EX-8.1 3 d257937dex81.htm EX-8.1 EX-8.1

EXHIBIT 8.1

LUSE GORMAN, PC

ATTORNEYS AT LAW

5335 Wisconsin Avenue, NW, Suite 780

Washington, D.C. 20015

 

Telephone (202) 274-2000

Facsimile (202) 362-2902

www.luselaw.com

[FORM OF TAX OPINION]

                     ,             

Board of Directors

First Interstate BancSystem, Inc.

401 North 31st Street

Billings, Montana 59101

 

  Re: Acquisition of Cascade Bancorp

Ladies and Gentlemen:

We have acted as special counsel to First Interstate BancSystem, Inc., a Montana corporation (“First Interstate”), in connection with the planned merger (the “Merger”) of Cascade Bancorp, an Oregon corporation, with and into First Interstate pursuant to the Agreement and Plan of Merger (the “Merger Agreement”) by and between First Interstate and Cascade Bancorp, dated as of November 17, 2016.
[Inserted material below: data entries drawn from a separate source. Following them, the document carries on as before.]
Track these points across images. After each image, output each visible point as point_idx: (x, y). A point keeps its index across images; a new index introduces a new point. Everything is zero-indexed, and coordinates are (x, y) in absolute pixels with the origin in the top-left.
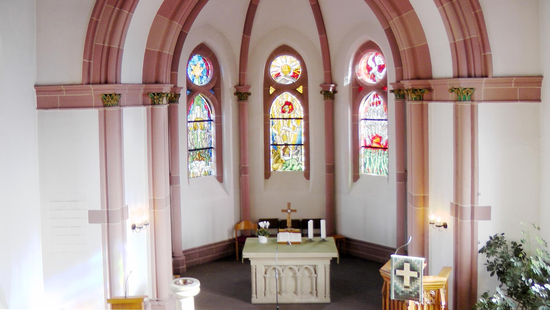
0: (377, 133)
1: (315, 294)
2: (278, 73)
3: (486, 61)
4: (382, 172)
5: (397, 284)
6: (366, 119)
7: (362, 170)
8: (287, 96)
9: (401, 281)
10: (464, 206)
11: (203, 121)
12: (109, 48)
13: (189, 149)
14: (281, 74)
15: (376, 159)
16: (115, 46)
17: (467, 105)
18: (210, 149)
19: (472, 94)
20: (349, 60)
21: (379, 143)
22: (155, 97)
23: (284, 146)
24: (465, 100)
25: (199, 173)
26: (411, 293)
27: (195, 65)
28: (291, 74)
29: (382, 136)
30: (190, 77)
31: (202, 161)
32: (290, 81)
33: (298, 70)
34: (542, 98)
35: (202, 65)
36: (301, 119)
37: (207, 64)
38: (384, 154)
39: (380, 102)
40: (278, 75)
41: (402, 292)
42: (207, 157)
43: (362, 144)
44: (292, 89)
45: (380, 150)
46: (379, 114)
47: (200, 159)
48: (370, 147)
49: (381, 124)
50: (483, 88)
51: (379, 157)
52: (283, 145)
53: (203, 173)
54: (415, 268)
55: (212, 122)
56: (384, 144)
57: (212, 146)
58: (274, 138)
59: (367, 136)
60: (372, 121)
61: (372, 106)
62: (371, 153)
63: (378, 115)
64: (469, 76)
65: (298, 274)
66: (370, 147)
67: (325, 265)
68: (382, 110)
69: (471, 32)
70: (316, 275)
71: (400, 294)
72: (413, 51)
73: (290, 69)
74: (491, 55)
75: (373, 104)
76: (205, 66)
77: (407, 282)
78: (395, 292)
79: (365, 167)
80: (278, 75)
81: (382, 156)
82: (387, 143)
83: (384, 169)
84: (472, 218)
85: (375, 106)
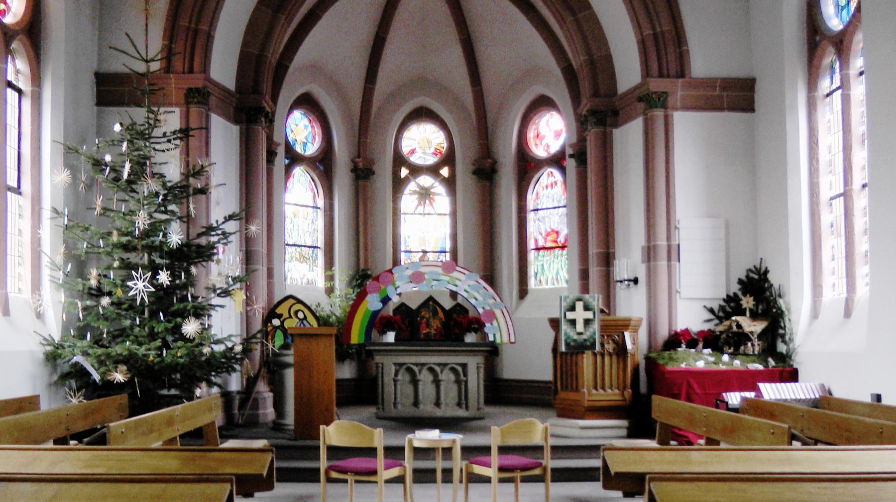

In connection with this opinion, we have reviewed: (i) the Merger Agreement; (ii) the Registration Statement on Form S-4 filed by First Interstate with the Securities and Exchange Commission in connection with the Merger (the “Registration Statement”) and the joint proxy statement/prospectus included therein; and (iii) the certificates of Officers of First Interstate and Cascade Bancorp as to certain factual matters, dated as of the date hereof (the “Certificates”).

We have relied, with the consent of First Interstate and Cascade Bancorp, upon the accuracy and completeness of the Certificates (which Certificates we have neither investigated nor verified), and we have assumed that the statements and representations contained in the Certificates will be complete and accurate as of the effective time of the Merger. We also have relied upon the accuracy and completeness of the Registration Statement.

In rendering this opinion, we have considered the applicable provisions of the Internal Revenue Code of 1986, as amended (the “Code”), Treasury Regulations promulgated thereunder, interpretive rulings of the Internal Revenue Service (the “IRS”), pertinent judicial authorities and such other authorities as we have considered relevant as of the date hereof (hereinafter, collectively referred to as the “Current Law”).


First Interstate BancSystem, Inc.

                     ,             

Page 2

 

Based upon and subject to the foregoing, and subject to the limitations, qualifications, exceptions and assumptions set forth herein and in the Registration Statement under “Material U.S. Federal Income Tax Consequences of the Merger,” we are of the opinion that under the Current Law the Merger will qualify as a “reorganization” within the meaning of Section 368(a) of the Code. We hereby confirm that the discussion contained in the Registration Statement under the caption “Material U.S. Federal Income Tax Consequences of the Merger,” subject to the limitations, qualifications, and assumptions described therein, constitutes our opinion of the material federal income tax consequences of the Merger.

This opinion is based on the Current Law and it represents our best judgment, but it has no binding effect or official status of any kind, and no assurance can be given that contrary positions may not be taken by the IRS or a court. It is possible that Congress could enact new law, or that the Department of the Treasury or the IRS could issue new regulations or guidance after the date hereof that would be inconsistent with the opinions expressed herein. It is possible that courts of competent jurisdiction could issue decisions after the date hereof that would be inconsistent with the opinions expressed herein. Any changes in law could have retroactive effect.

We express our opinion herein only as to those matters specifically set forth above and no opinion should be inferred as to the tax consequences of the Merger under any state, local or foreign law, or with respect to other areas of United States federal taxation.

We hereby consent to the filing of this opinion as an exhibit to the Registration Statement and to the reference to us under the heading “Material U.S. Federal Income Tax Consequences of the Merger” and “Legal Matters” in the Registration Statement. In giving such consent, we do not thereby admit that we are in the category of persons whose consent is required under Section 7 of the Securities Act of 1933.